+++ Information supplied +++

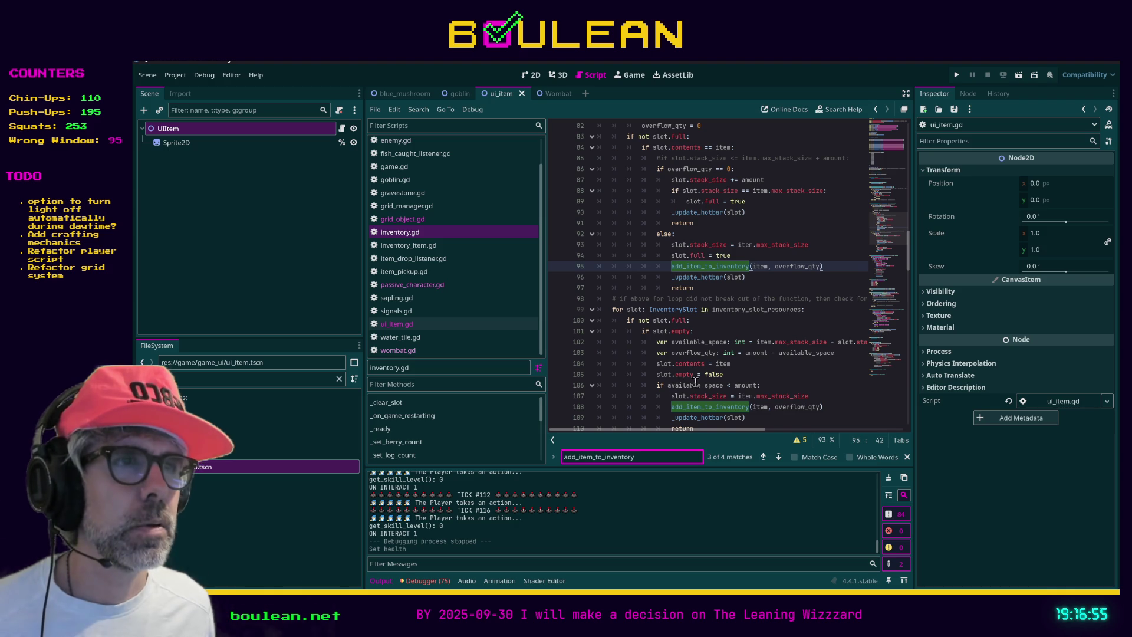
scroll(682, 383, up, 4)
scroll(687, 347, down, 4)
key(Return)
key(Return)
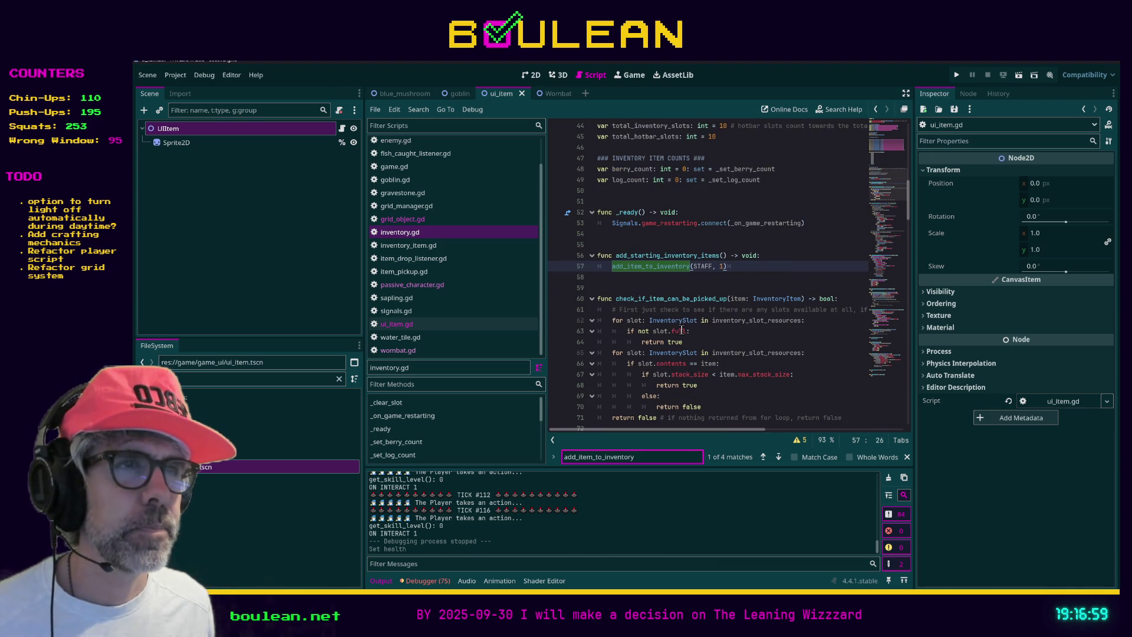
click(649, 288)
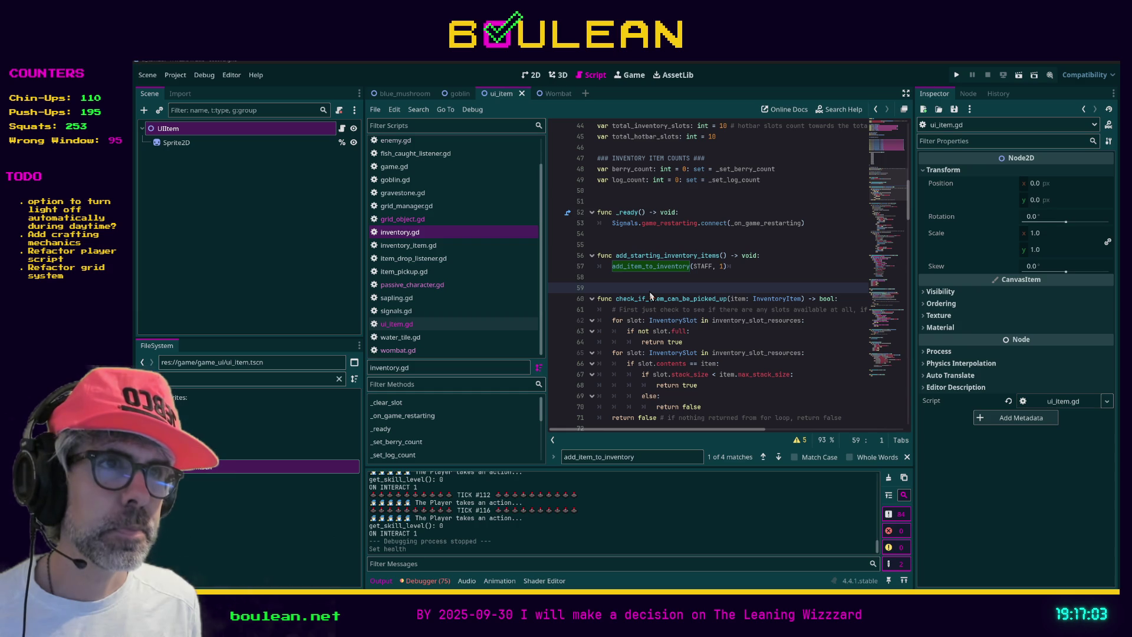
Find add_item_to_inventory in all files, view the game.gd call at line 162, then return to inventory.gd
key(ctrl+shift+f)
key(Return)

+++

## Directions for this task
Could you retype every line above exactly as it appears, skipping the pictures?

## Your response
scroll(682, 383, up, 4)
scroll(687, 347, down, 4)
key(Return)
key(Return)
click(649, 288)
Find add_item_to_inventory in all files, view the game.gd call at line 162, then return to inventory.gd
key(ctrl+shift+f)
key(Return)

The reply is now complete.